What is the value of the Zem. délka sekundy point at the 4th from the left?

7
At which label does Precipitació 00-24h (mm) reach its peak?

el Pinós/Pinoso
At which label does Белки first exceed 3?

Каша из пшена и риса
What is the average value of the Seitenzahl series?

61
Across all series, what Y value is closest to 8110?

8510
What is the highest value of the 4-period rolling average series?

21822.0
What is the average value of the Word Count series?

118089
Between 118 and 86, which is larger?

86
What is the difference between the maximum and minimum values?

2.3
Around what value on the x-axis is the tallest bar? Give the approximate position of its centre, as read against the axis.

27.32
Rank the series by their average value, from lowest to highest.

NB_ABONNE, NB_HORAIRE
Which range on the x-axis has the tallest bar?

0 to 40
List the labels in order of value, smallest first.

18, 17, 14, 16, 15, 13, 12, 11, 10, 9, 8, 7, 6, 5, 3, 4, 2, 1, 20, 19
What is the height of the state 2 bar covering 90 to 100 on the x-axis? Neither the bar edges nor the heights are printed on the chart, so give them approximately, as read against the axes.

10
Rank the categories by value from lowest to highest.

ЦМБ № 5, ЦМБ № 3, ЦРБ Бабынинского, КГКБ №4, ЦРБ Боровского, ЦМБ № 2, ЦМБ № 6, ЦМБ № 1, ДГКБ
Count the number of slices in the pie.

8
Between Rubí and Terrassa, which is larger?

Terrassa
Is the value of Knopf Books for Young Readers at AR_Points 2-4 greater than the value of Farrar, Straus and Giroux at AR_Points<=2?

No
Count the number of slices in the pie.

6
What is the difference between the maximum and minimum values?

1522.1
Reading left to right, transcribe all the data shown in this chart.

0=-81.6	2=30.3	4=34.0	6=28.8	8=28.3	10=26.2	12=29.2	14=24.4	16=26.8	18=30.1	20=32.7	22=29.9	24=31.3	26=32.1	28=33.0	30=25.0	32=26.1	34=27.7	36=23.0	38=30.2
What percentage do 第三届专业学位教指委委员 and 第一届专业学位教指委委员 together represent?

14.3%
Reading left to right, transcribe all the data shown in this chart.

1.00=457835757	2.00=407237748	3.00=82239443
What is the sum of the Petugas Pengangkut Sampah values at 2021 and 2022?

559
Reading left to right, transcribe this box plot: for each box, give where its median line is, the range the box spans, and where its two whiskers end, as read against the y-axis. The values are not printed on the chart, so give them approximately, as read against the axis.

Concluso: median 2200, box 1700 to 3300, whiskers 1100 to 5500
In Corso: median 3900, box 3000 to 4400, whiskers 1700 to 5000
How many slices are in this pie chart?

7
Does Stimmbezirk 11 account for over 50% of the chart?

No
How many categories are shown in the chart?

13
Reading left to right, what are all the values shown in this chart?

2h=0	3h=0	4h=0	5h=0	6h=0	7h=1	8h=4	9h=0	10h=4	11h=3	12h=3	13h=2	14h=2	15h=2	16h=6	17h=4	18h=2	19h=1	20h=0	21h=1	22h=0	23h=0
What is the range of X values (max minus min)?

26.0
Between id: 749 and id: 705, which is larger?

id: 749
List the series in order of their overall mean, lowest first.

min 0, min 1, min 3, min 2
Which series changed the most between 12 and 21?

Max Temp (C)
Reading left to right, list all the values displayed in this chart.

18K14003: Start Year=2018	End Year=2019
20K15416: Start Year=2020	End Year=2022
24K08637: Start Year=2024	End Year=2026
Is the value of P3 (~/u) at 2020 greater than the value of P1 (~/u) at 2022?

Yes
◇ ◇ ◇
Copy every line of the listing above verbatim, from the first line to the last, with no changes.

## FINISHED EXERCISE:
What is the value of the Zem. délka sekundy point at the 4th from the left?

7
At which label does Precipitació 00-24h (mm) reach its peak?

el Pinós/Pinoso
At which label does Белки first exceed 3?

Каша из пшена и риса
What is the average value of the Seitenzahl series?

61
Across all series, what Y value is closest to 8110?

8510
What is the highest value of the 4-period rolling average series?

21822.0
What is the average value of the Word Count series?

118089
Between 118 and 86, which is larger?

86
What is the difference between the maximum and minimum values?

2.3
Around what value on the x-axis is the tallest bar? Give the approximate position of its centre, as read against the axis.

27.32
Rank the series by their average value, from lowest to highest.

NB_ABONNE, NB_HORAIRE
Which range on the x-axis has the tallest bar?

0 to 40
List the labels in order of value, smallest first.

18, 17, 14, 16, 15, 13, 12, 11, 10, 9, 8, 7, 6, 5, 3, 4, 2, 1, 20, 19
What is the height of the state 2 bar covering 90 to 100 on the x-axis? Neither the bar edges nor the heights are printed on the chart, so give them approximately, as read against the axes.

10
Rank the categories by value from lowest to highest.

ЦМБ № 5, ЦМБ № 3, ЦРБ Бабынинского, КГКБ №4, ЦРБ Боровского, ЦМБ № 2, ЦМБ № 6, ЦМБ № 1, ДГКБ
Count the number of slices in the pie.

8
Between Rubí and Terrassa, which is larger?

Terrassa
Is the value of Knopf Books for Young Readers at AR_Points 2-4 greater than the value of Farrar, Straus and Giroux at AR_Points<=2?

No
Count the number of slices in the pie.

6
What is the difference between the maximum and minimum values?

1522.1
Reading left to right, transcribe all the data shown in this chart.

0=-81.6	2=30.3	4=34.0	6=28.8	8=28.3	10=26.2	12=29.2	14=24.4	16=26.8	18=30.1	20=32.7	22=29.9	24=31.3	26=32.1	28=33.0	30=25.0	32=26.1	34=27.7	36=23.0	38=30.2
What percentage do 第三届专业学位教指委委员 and 第一届专业学位教指委委员 together represent?

14.3%
Reading left to right, transcribe all the data shown in this chart.

1.00=457835757	2.00=407237748	3.00=82239443
What is the sum of the Petugas Pengangkut Sampah values at 2021 and 2022?

559
Reading left to right, transcribe this box plot: for each box, give where its median line is, the range the box spans, and where its two whiskers end, as read against the y-axis. The values are not printed on the chart, so give them approximately, as read against the axis.

Concluso: median 2200, box 1700 to 3300, whiskers 1100 to 5500
In Corso: median 3900, box 3000 to 4400, whiskers 1700 to 5000
How many slices are in this pie chart?

7
Does Stimmbezirk 11 account for over 50% of the chart?

No
How many categories are shown in the chart?

13
Reading left to right, what are all the values shown in this chart?

2h=0	3h=0	4h=0	5h=0	6h=0	7h=1	8h=4	9h=0	10h=4	11h=3	12h=3	13h=2	14h=2	15h=2	16h=6	17h=4	18h=2	19h=1	20h=0	21h=1	22h=0	23h=0
What is the range of X values (max minus min)?

26.0
Between id: 749 and id: 705, which is larger?

id: 749
List the series in order of their overall mean, lowest first.

min 0, min 1, min 3, min 2
Which series changed the most between 12 and 21?

Max Temp (C)
Reading left to right, list all the values displayed in this chart.

18K14003: Start Year=2018	End Year=2019
20K15416: Start Year=2020	End Year=2022
24K08637: Start Year=2024	End Year=2026
Is the value of P3 (~/u) at 2020 greater than the value of P1 (~/u) at 2022?

Yes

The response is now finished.